Figure 3.

Actin flows rearward in the lamella of migrating cells but not in contacted cells. Cells were microinjected with low levels of X-rhodamine–labeled actin to label actin filaments with fluorescent speckles, and images of the fluorescent actin meshwork were captured at 15-s intervals for 15 min. (A and B) Individual images from the time-lapse series. The low level of fluorescent actin in the cells results in a fluorescence image that exhibits a very fine speckled labeling of the actin meshwork due to stochastic incorporation of labeled and unlabeled actin subunits into actin polymer.

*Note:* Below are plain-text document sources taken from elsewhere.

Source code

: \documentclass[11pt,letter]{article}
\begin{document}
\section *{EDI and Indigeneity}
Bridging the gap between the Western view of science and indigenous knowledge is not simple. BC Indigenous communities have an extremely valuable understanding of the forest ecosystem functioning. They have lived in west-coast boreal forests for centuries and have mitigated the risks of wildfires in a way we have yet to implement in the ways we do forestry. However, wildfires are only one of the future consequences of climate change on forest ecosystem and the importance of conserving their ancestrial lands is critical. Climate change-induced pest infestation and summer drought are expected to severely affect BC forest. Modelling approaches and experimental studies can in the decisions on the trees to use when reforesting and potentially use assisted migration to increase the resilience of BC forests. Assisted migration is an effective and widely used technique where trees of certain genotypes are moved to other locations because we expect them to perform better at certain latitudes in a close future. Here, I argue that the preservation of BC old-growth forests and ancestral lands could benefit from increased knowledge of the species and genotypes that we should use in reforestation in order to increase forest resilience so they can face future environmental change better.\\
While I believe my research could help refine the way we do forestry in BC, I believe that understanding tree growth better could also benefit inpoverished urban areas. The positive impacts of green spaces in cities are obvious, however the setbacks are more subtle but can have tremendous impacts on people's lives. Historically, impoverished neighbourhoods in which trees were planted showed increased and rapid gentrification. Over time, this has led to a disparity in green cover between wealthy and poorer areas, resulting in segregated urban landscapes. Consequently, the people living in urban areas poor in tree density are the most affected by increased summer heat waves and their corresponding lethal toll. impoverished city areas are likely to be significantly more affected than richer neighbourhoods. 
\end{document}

The cell in (A) is at the edge of the epithelial cell sheet, with the free leading edge facing the top of the page. Note the concentration of actin polymer in the lamellipodia. The cell in (B) is surrounded on all sides by contacting neighboring cells, which are invisible because they were not injected with fluorescent protein. The cell–cell adhesions are brightly labeled with fluorescent actin. Images of the regions covered by lines in (A) and (B) from each image in the time lapse series were used to construct the kymographs in (C) and (D), respectively. Inhomogeneities in fluorescent labeling of the actin meshwork are seen as streaks across the kymograph. Slopes of the streaks represent velocities of actin meshwork movement. In the free-edged cell in (C), actin moves toward the cell center at 1.7 μm/min in the lamellipodia and at 0.4 μm/min in the lamella. In the cell that is contacted, the actin meshwork remains stationary. Scale bar in (A), 10 μm (equal for all frames).